27 Apr 2022 | 11:04 UTC

Japan power utilities' LNG stocks jump 11% to 1.95 mil mt, a 14-week high

Highlights

LNG inventory remains below five-year average as of Apr 17

Few power utilities do not see spot LNG requirements at least until June

Spot LNG price falls to more than two-month low on thin demand

LNG stocks held by Japan's major power utilities jumped 10.8% week on week to 1.95 million mt on April 24, from 1.76 million mt the week before, data released April 27 by the Ministry of Economy, Trade and Industry showed, rising to the highest level in 14 weeks.

The April 24 LNG inventory marked the third week-on-week increase and is the highest level since Jan. 16 when it stood at 2.01 million mt.

The power utilities' LNG stocks started increasing this month but remained below the five-year average as of April 17, METI said in its documents presented at its electricity and gas policy subcommittee on April 26.

METI does not have direct comparable data for the same week of April 24 in 2021. However, at the end of April 2021, the inventory stood at 2.01 million mt, with the four-year average for end-April at 1.90 million mt, METI's data showed.

As Japan has entered the off-peak demand season for power generation, at least a few Japanese power utilities do not see any spot LNG requirements at least until June, market sources said.

The Platts JKM for June delivery has been hovering between $22/MMBtu and $26/MMBtu since the roll on April 18, and was at $22.599/MMBtu on April 26, according to Platts assessment from S&P Global Commodity Insights.
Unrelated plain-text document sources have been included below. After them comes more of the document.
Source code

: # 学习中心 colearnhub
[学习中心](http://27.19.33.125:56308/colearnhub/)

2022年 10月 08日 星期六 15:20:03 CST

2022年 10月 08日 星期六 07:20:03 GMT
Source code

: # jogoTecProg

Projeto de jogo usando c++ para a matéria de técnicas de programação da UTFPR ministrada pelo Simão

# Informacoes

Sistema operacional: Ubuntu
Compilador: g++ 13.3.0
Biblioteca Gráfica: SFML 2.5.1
Spot LNG prices were last assessed lower on Feb. 16, 2022.

Platts assessed the JKM at more than a two-month low on April 26, on limited demand from Asian importers due to elevated spot LNG prices, end of the peak demand season and a trend of falling gas prices in the Atlantic.

Nevertheless, it was significantly higher compared with assessments on April 26 in 2021, 2019, and 2018, at $8.30/MMBtu, $5.467/MMBtu, and $7.975/MMBtu, respectively, as prices in 2022 remained supported by the ongoing Ukraine-Russia war and production uncertainties at Indonesia's Tangguh and Australia's Northwest Shelf.

Through March LNG prices remained elevated, but started falling from April due to weaker downstream demand and healthy supply, following a series of purchases from importers in China, Japan, South Korea and Taiwan for spring and summer cargoes in the first quarter of 2022.